Captain Toad: Treasure Tracker
About
As of February 13th, 2019, you can purchase the Captain Toad: Treasure Tracker - Special Episode DLC to continue your journey with eighteen new challenges, including five brand-new courses. Purchase and download this content before March 14th for early access to one of the courses! The remainder of the DLC will be available on March 14th. Naturally, you can play all of the courses with a friend or alone. Either way, you’ll dodge dangers and track treasures across many trap-filled miniature worlds; some are even based on the Super Mario Odyssey™ game!
Captain Toad stars in his own puzzling quest on the Nintendo Switch™ system! Our stubby hero must dodge dangers and track treasures across many trap-filled courses. Survive smoldering volcanoes, hazardous steam engines, haunted houses, and even new courses based on the Super Mario Odyssey™ game! Luckily, a second player can join in by tossing turnips at enemies.
Play anytime, anywhere, and anyway you want—even in two-player mode using a pair of Joy-Con™ controllers on one Nintendo Switch system—in TV mode or Tabletop mode. You could also play alone in handheld mode! No matter what, explore each puzzling course for treasure, like hidden Super Gems and Power Stars. As you reclaim the treasure stolen by the monstrous, greedy bird, Wingo, you’ll eventually be able to play as Toadette! These tiny heroes must waddle, hide, pluck, chuck, and power-up through enemy-infested locales like towers, wild-west shanties, and Goomba waterparks—all bursting with secrets. Aim your head-mounted flashlight at adventure!
System requirements for Wii U
System requirements for Nintendo Switch
System requirements for Nintendo 3DS
Where to buy
Captain Toad: Treasure Tracker reviews and comments
Overall: 8.5/10
+ Tinkering with levels is satisfying
+ Collectibles/challenges add tiny replay value
- Never was given any motivation
- Cheap, recycled cutscenes and boss fights
- Short, but still grew dull
One of two big negatives is the controls: the game staunchly refuses to let you change the keybinds, which wouldn't be such a problem if camera zoom (something you'll be wanting to use more often in this game than any other) was mapped to the triggers rather than as a three stage toggle on the x button that you had to swap through every time you had to zoom in a bit. Far more annoying is that neither handheld or docked mode is quite perfect, so you'll have to be constantly switching between the two if you want to have the best time you can. The Switch is wide enough that mandatory touch controls - using the middle third of the screen to interact with wheels and blocks in particular - is annoying even for someone with huge hands, and while the docked mode's pointer makes THOSE levels much more fun there's the glaring omission that you can't aim with it in the cannon or minekart levels, forcing you to switch back to handheld because those excellent levels wouldn't be half as fun (or possible) without gyroscopic aiming.
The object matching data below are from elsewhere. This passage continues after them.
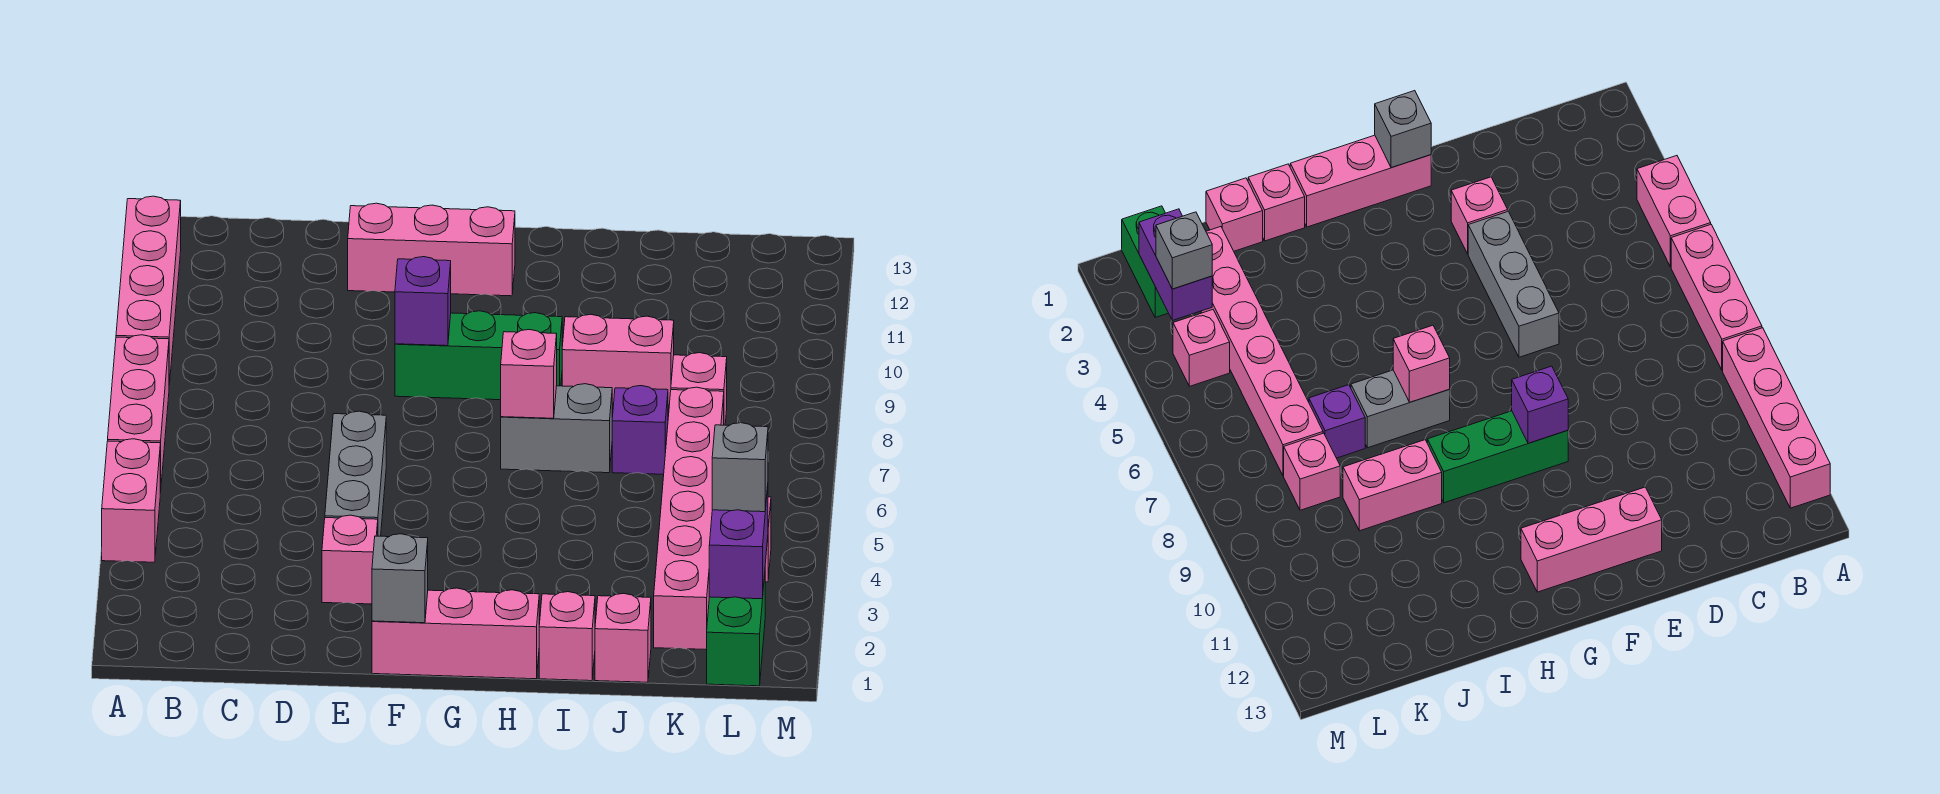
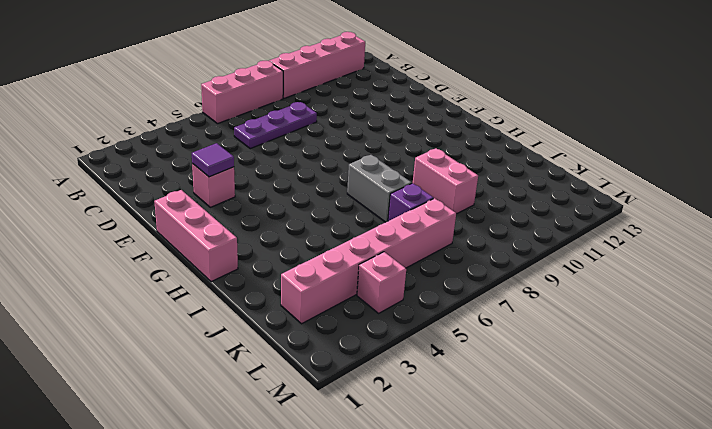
purple plate C6:C8 level 1 -> none
purple tile E3 level 2 -> none
none -> pink brick A4:A5 level 1
none -> grey brick E4:E6 level 1
none -> pink brick E12:G12 level 1

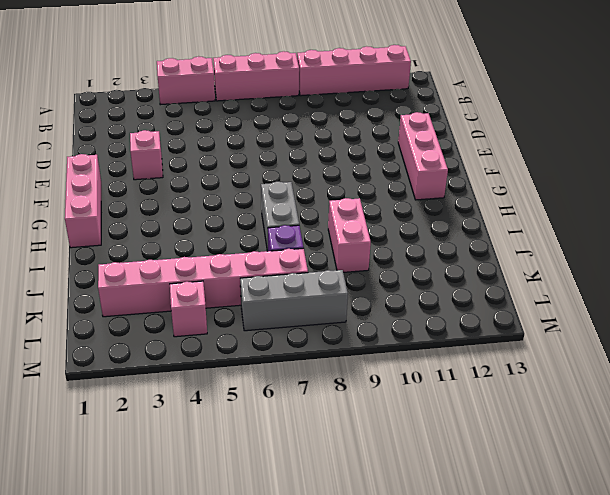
grey brick L6:L8 level 1 -> grey brick E4:E6 level 1
none -> green brick F9:H9 level 1
none -> pink brick I1 level 1
none -> pink brick J1 level 1

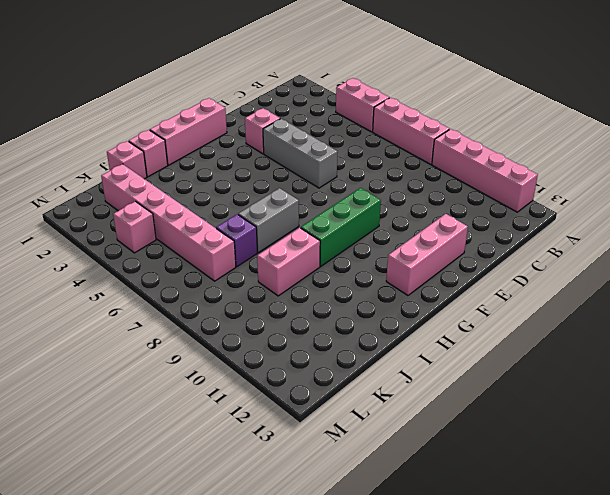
none -> pink brick K8 level 1
none -> green brick L1:L2 level 1
none -> grey brick F1 level 2

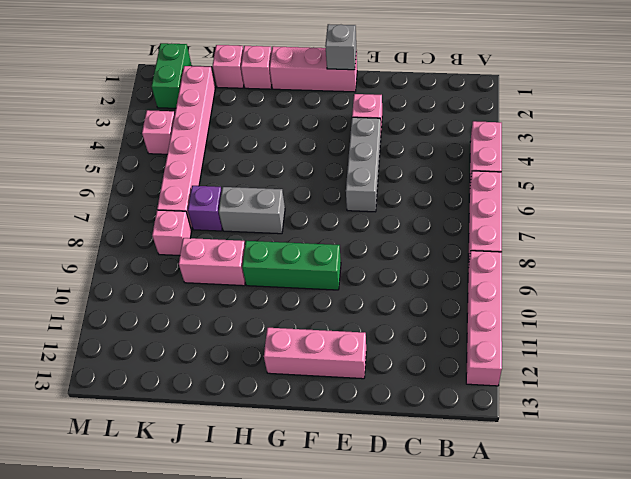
none -> purple brick F9 level 2
none -> pink brick H7 level 2
none -> purple brick L2:L3 level 2

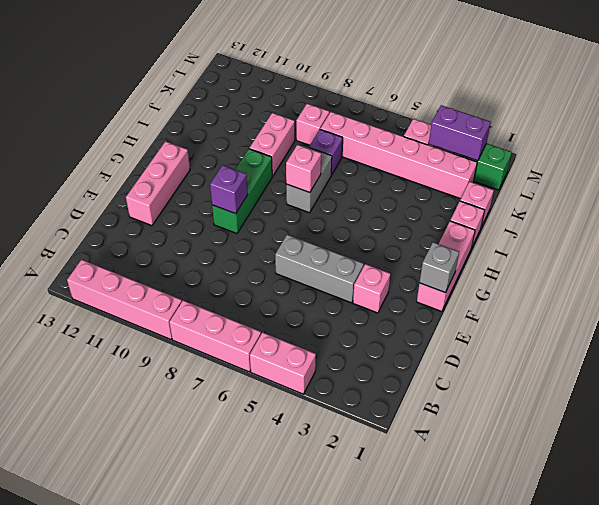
none -> grey brick L3 level 3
The other downside is the repetition. Everything I just gushed about in the first paragraph is from the first "episode" of four and while the puzzles are of course new, everything else - cutscenes, setpieces, and bosses - are all the same as the first time around. They're tweaked in subtle ways, making them JUST different enough to still be fun rather than feeling like a waste of time, but if they'd put in the effort and creativity for new bosses as good as the first two rather than repeats it would've been amazing. Getting to take control of Toadette in these later episodes is fun, and some of the levels got hard enough that I hit Game-Over a couple times which surprised me by not even being a punishment really, more like giving you a quick pat on the back and a "get back in there" in the form of a bonus to top your lives back up. If you fail a level too many times they'll even give you an optional invincibility mushroom to make sure you aren't stuck for too long, which really made me appreciate how the game is accessible to anyone without relying on an up-front easy /normal difficulty select.
By the time I hit the ending, though, I was getting frustrated by the repetition and (as if to hammer the point home) the ending cutscene is exactly the same as the end of episode cutscenes from the first 2 "episodes" except for a tiny but awful twist that, rather than being any sort of satisfying conclusion, made the whole game feel like a throwaway advert for a bigger game. Out of curiosity I looked up the Wii U version's ending, and that was a bit more digestible because it had more to it and was at least directly linked to a sequel, whereas this time it's just the latest Mario game they need to shift copies of. It feels strange being so cynical about a game that at first oozed playful fun out of everything down to its idle animations but that's how much it felt like a cop-out reusing so much of the game, right down to the final cutscene.
If it wasn't for that ending and the game had finished after episode one I would've rated it highly for sure, and if it had kept that level of creativity up for the latter 3/4s as well it might have been up there as one of those perfect, tight experiences that take one simple idea and explore every facet of it - ending up as one of my favourite games, like Katamari Damacy did. I'm not saying that less is always more (certainly cutting the length down by that much would've made it hard to justify as a full price game) but in this case where the "more" is so much less, I could have done with less more.